By Dr. Ken Broda-Bahm:
It has been an up and down week for the Obama administration in the Supreme Court. On Monday, the Justice Department scored a mixed result on Arizona's immigration law preserving the "papers please" policy that Arizona intends to apply to immigrants in that state, allowing police officers to demand proof of citizenship from those who are stopped. Then, this morning, the Court gave a substantial lift to the White House by preserving the individual mandate, a key provision in President Obama's healthcare reform legislation under Congress's taxation power. Commentators have already described the result as "a landmark decision that will impact the nation for decades" on the the signature domestic legislation of the Obama presidency.

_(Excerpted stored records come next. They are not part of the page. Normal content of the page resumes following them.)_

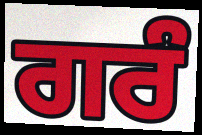
ਗਰੰ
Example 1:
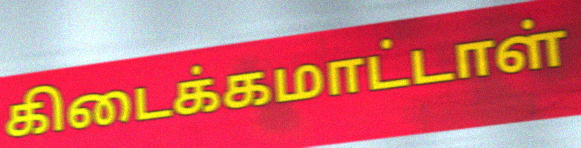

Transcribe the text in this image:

கிடைக்கமாட்டாள்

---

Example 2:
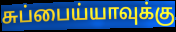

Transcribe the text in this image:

சுப்பைய்யாவுக்கு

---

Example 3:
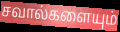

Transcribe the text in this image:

சவால்களையும்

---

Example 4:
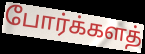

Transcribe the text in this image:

போர்க்களத்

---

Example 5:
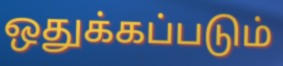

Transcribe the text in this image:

ஒதுக்கப்படும்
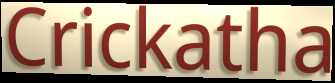
Crickatha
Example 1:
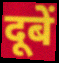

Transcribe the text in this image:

दूबें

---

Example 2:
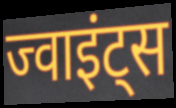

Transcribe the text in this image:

ज्वाइंट्स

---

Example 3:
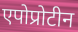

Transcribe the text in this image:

एपोप्रोटीन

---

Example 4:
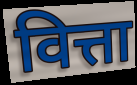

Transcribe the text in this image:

वित्ता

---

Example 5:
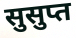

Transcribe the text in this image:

सुसुप्त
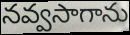
నవ్వసాగాను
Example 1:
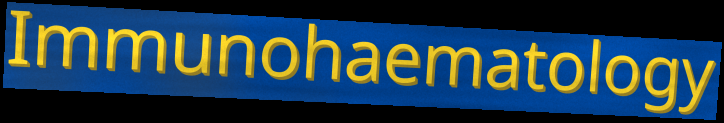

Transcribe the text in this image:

Immunohaematology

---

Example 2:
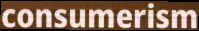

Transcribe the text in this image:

consumerism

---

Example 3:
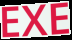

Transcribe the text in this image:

EXE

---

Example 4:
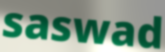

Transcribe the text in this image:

saswad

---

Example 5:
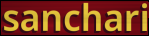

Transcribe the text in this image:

sanchari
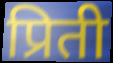
प्रिती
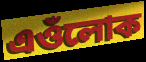
এওঁলোক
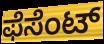
ಫೆಸೆಂಟ್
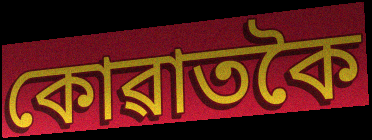
কোৱাতকৈ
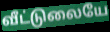
வீட்டுலையே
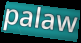
palaw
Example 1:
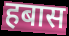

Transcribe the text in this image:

हबास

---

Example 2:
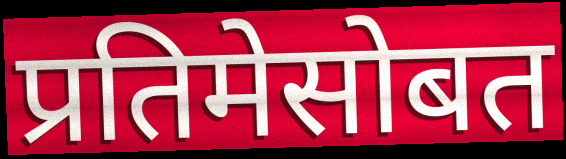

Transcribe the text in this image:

प्रतिमेसोबत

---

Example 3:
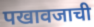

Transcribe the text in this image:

पखावजाची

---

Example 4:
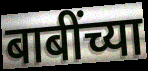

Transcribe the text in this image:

बाबींच्या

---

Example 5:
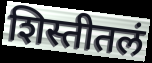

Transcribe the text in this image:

शिस्तीतलं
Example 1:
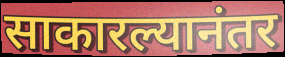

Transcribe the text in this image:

साकारल्यानंतर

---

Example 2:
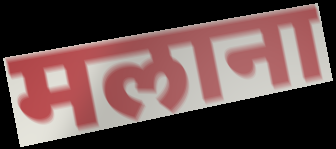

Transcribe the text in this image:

मलाना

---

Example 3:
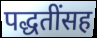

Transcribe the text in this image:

पद्धतींसह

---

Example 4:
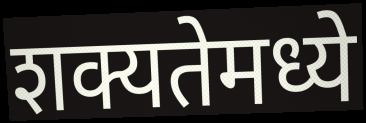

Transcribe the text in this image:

शक्यतेमध्ये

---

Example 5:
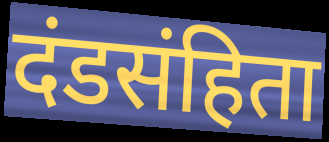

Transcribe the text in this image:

दंडसंहिता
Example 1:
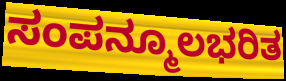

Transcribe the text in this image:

ಸಂಪನ್ಮೂಲಭರಿತ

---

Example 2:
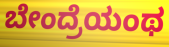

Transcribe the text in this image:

ಬೇಂದ್ರೆಯಂಥ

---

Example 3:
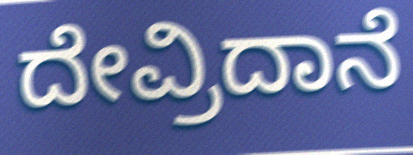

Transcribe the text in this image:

ದೇವ್ರಿದಾನೆ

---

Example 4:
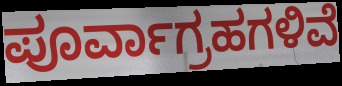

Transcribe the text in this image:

ಪೂರ್ವಾಗ್ರಹಗಳಿವೆ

The implications of the 193-page decision are still sorting themselves out, and others will write voluminously on the political ramifications, as well as the effects of the decision on the U.S. healthcare system. In keeping with the focus of Persuasive Litigator,however, my first thoughts tend toward the messages for litigators. In this case, I believe that there are some important lessons now, with more sure to emerge over time. Specifically, the takeaways from the verdict and the process relate not only to a political and social milieu that has a direct effect on how today's jurors see litigants, but also bear upon the more general question of how attorneys should learn from, build off, and even 'spin' the wins, the losses, and the mixed results.